新しい体制のもとで、今年は徹底して自殺予防対策に取り組んでいきたいです。

そして、来月こそは良い報告ができるように現実を変えていきたいです。



横須賀市の自殺による犠牲者数が昨年の2倍に増えています/3月末までの速報値

自殺の犠牲者が前年比2倍に増えています

毎月、警察庁の統計データが発表されるたびに、フジノは深い落胆と自らの力不足を痛感しています。

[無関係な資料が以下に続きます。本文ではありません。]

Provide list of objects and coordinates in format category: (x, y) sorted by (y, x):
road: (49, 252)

3月末までの横須賀市の自殺による犠牲者数が、昨年の2倍に跳ね上がっています。

その一方で、全国の自殺による犠牲者数(6,190人)は対前年比マイナス905人で、約12.8%減少しています。

過去5年間の比較

過去5年間の比較


上のグラフは、警察庁が内閣府自殺対策推進室に提供したデータ(市区町村別・自殺日別・住居地別)をフジノがまとめたものです。

2013年は例年に比べて犠牲者が少なかったのでした

2013年は例年に比べて犠牲者が少なかったのでした


昨年2013年は自殺による犠牲者が例年に比べて少なかったのです。

特に、昨年は1〜8月末までの合計は、過去5年間で最少でした。

しかし2013年9月を境に、状況は変わってしまいました。

悪化の原因もつかめないまま(データがあまりにも無いのです)、好転のきざしも見えないままです。

自殺対策を最大の課題として取り組んできた政治家としてフジノは、自らの力不足を恥じるとともに、申し訳ない気持ちでいっぱいです。

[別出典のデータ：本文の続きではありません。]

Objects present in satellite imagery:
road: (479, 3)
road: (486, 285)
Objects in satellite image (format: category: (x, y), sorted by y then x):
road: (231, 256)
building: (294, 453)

自殺へと追い込まれてしまった方々と、そのご遺族のみなさまに、謹んで哀悼の意を表します。

もっと必要な情報が届くように努力します

これまで横須賀市の自殺対策のほぼ全てをフジノは提案してきました。

改めて、その対策の在り方をゼロから全て見直してみたいと考えています。

また、個人として『今すぐできる取り組み』として、なるべく早くにブログを改善したいと思います。

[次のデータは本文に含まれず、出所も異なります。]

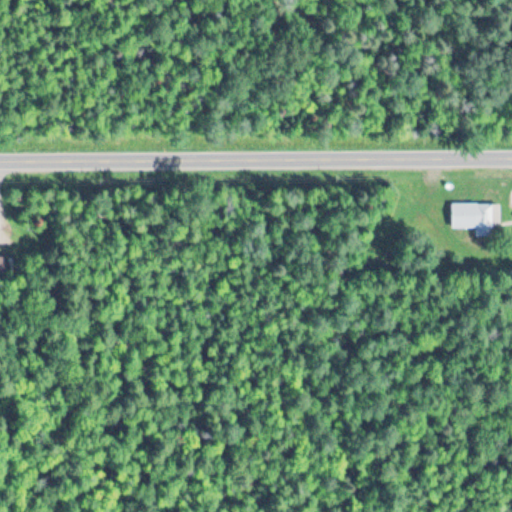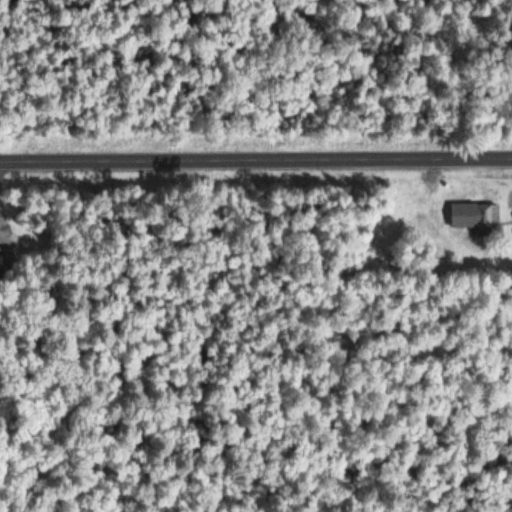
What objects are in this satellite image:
road: (256, 155)
building: (476, 216)
building: (1, 266)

横須賀市の自殺対策の取り組みをこちらのページでお伝えしてきました。

現在のフジノブログでの「横須賀市の自殺対策の実施状況」コーナー

現在のフジノブログでの「横須賀市の自殺対策の実施状況」コーナー


これは、他のまちの自殺対策に取り組む方々からご質問を頂くことが多い為に、そうした方々に参考にして頂く為のページというコンセプトで作成してきたのですが、改めようと思います。

今この瞬間に必要な情報を求めている方々にとって、もっと読みやすく情報を入手しやすいページヘと改善したいと思います。